==== Source records

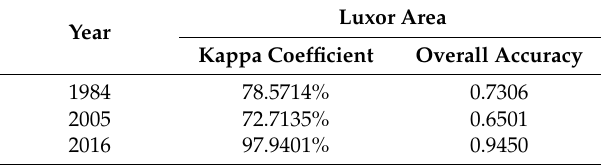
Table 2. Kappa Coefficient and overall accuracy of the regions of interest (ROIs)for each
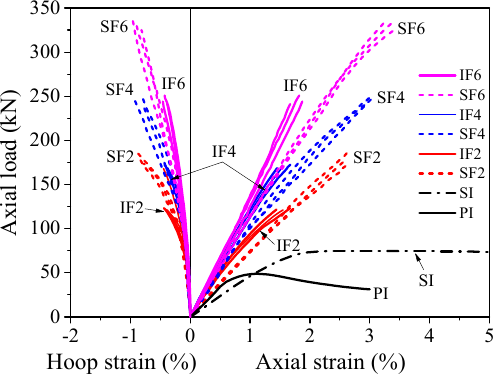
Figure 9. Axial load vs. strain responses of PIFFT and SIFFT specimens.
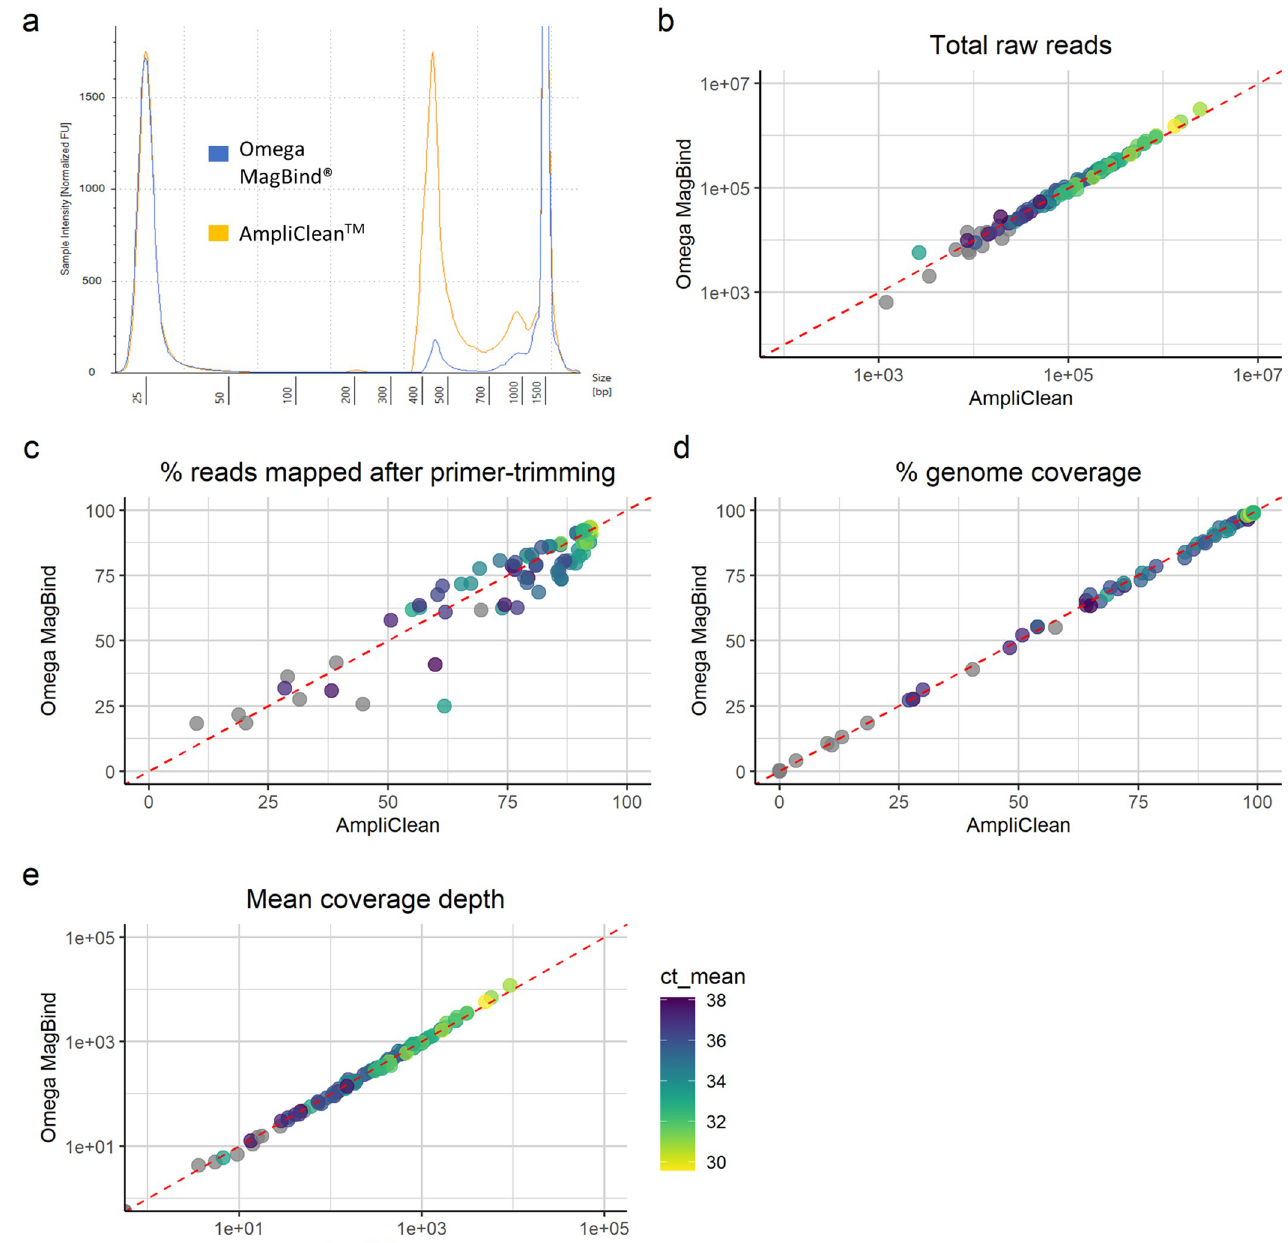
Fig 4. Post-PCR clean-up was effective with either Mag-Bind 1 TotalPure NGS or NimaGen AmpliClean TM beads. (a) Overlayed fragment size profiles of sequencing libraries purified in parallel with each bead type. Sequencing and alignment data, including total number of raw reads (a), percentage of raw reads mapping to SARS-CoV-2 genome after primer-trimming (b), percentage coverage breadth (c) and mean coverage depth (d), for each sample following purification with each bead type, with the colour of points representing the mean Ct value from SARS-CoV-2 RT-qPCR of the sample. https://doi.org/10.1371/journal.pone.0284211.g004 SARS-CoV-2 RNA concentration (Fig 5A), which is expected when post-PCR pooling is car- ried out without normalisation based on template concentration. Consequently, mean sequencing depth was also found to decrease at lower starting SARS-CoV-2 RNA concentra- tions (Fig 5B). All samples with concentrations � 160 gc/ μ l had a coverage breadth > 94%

========
==== Source records

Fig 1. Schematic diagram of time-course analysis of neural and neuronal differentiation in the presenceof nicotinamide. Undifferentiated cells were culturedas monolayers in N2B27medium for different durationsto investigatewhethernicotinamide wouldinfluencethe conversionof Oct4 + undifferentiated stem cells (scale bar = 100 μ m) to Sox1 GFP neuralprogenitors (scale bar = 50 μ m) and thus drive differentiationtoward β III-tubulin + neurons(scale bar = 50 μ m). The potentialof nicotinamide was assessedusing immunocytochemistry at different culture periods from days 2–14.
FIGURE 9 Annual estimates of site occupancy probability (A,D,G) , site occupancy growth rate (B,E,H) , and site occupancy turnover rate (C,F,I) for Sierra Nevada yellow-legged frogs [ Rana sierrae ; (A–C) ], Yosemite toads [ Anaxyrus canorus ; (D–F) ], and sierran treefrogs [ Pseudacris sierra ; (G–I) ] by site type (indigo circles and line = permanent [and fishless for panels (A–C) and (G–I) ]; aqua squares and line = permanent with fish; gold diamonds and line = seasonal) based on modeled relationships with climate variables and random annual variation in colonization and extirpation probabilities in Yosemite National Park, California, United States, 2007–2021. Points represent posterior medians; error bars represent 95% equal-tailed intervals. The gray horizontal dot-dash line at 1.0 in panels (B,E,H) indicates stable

========

__What is being asked__: From the data above, return exactly the lines from the one with "Table 2. Kappa" up to and including the one with "Fig 4. Post-PCR". Pictures do not go in the copy.

__Result for this task__:
Table 2. Kappa Coefficient and overall accuracy of the regions of interest (ROIs)for each
Figure 9. Axial load vs. strain responses of PIFFT and SIFFT specimens.
Fig 4. Post-PCR clean-up was effective with either Mag-Bind 1 TotalPure NGS or NimaGen AmpliClean TM beads. (a) Overlayed fragment size profiles of sequencing libraries purified in parallel with each bead type. Sequencing and alignment data, including total number of raw reads (a), percentage of raw reads mapping to SARS-CoV-2 genome after primer-trimming (b), percentage coverage breadth (c) and mean coverage depth (d), for each sample following purification with each bead type, with the colour of points representing the mean Ct value from SARS-CoV-2 RT-qPCR of the sample. https://doi.org/10.1371/journal.pone.0284211.g004 SARS-CoV-2 RNA concentration (Fig 5A), which is expected when post-PCR pooling is car- ried out without normalisation based on template concentration. Consequently, mean sequencing depth was also found to decrease at lower starting SARS-CoV-2 RNA concentra- tions (Fig 5B). All samples with concentrations � 160 gc/ μ l had a coverage breadth > 94%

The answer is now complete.